### WHAT IS EXPECTED
Among the records below, find each line that includes the string "coordinate" and copy it.

Stored items
-------

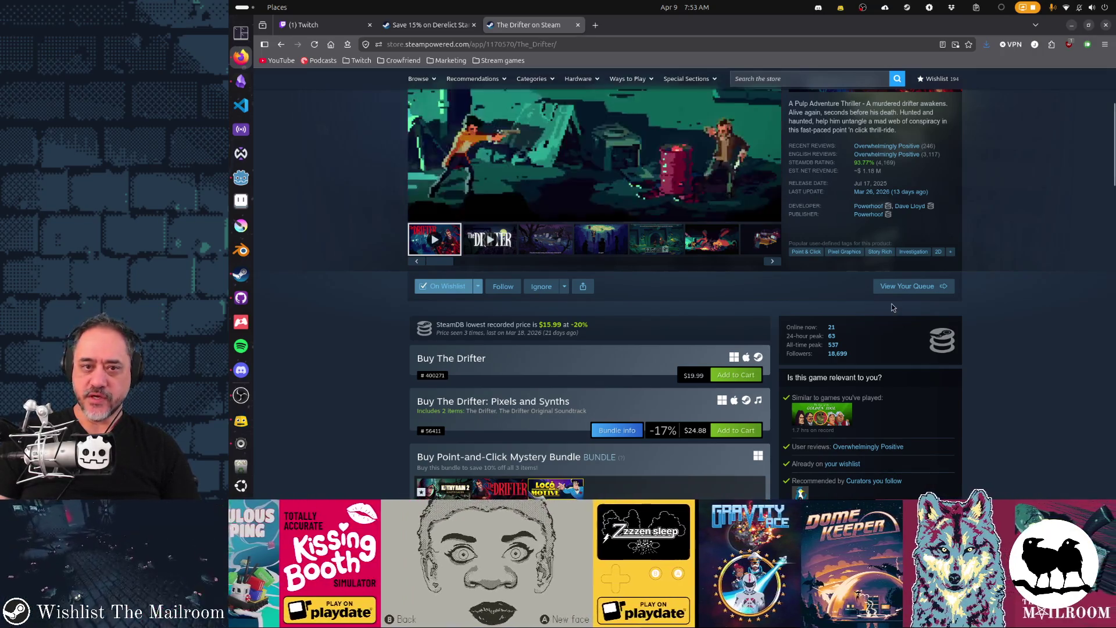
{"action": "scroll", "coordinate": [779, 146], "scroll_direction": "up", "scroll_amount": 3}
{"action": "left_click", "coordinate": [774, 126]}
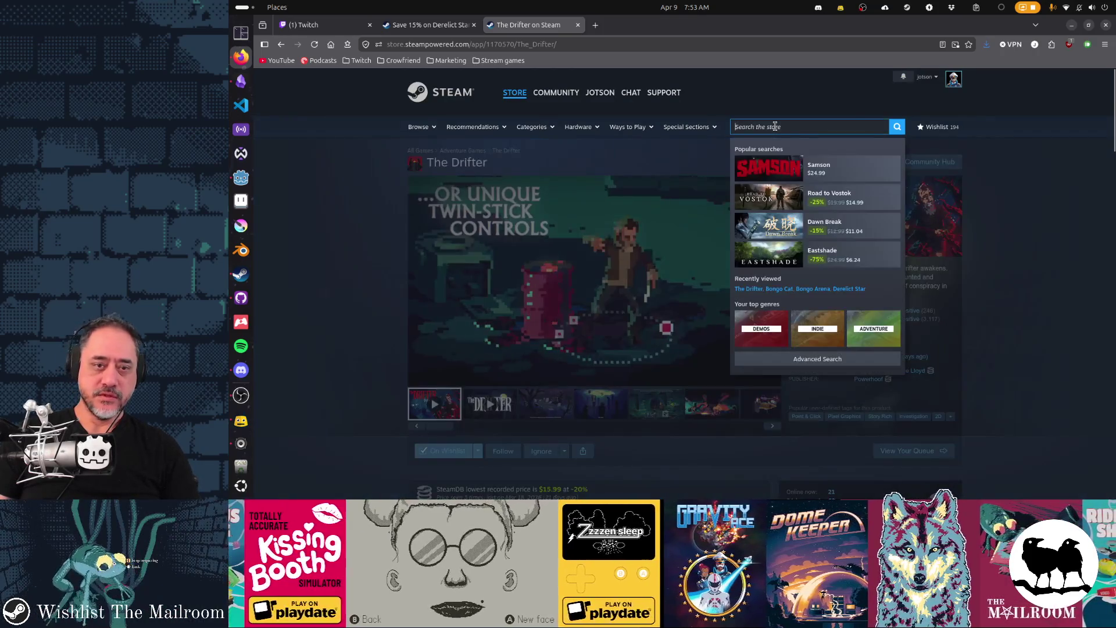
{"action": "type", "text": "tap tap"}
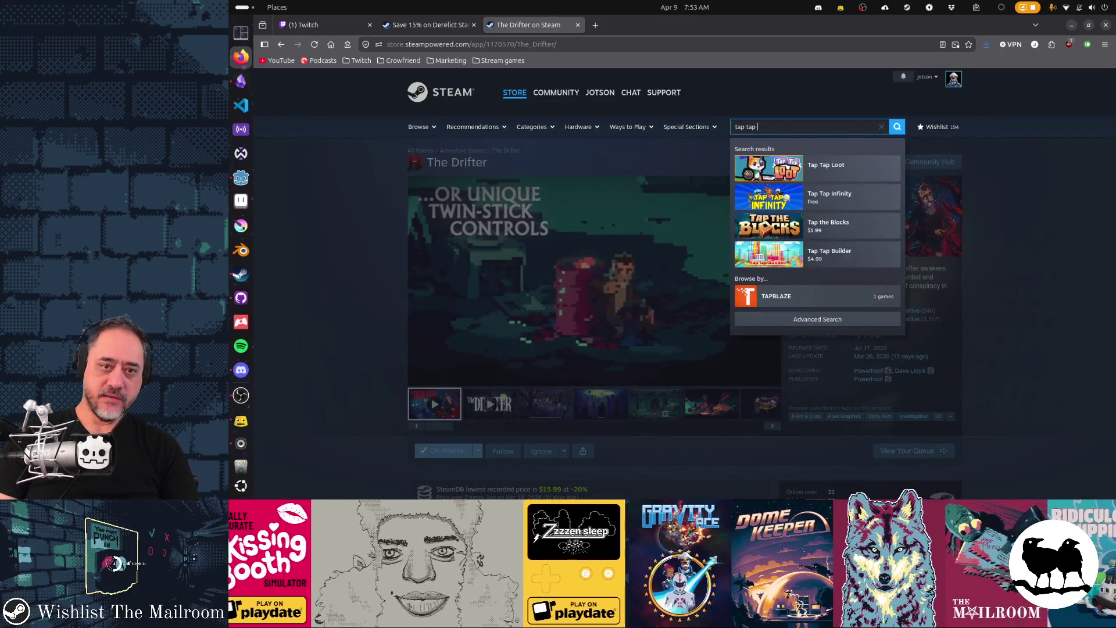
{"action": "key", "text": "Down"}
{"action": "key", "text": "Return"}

-------

### RESPONSE TO THE TASK
{"action": "scroll", "coordinate": [779, 146], "scroll_direction": "up", "scroll_amount": 3}
{"action": "left_click", "coordinate": [774, 126]}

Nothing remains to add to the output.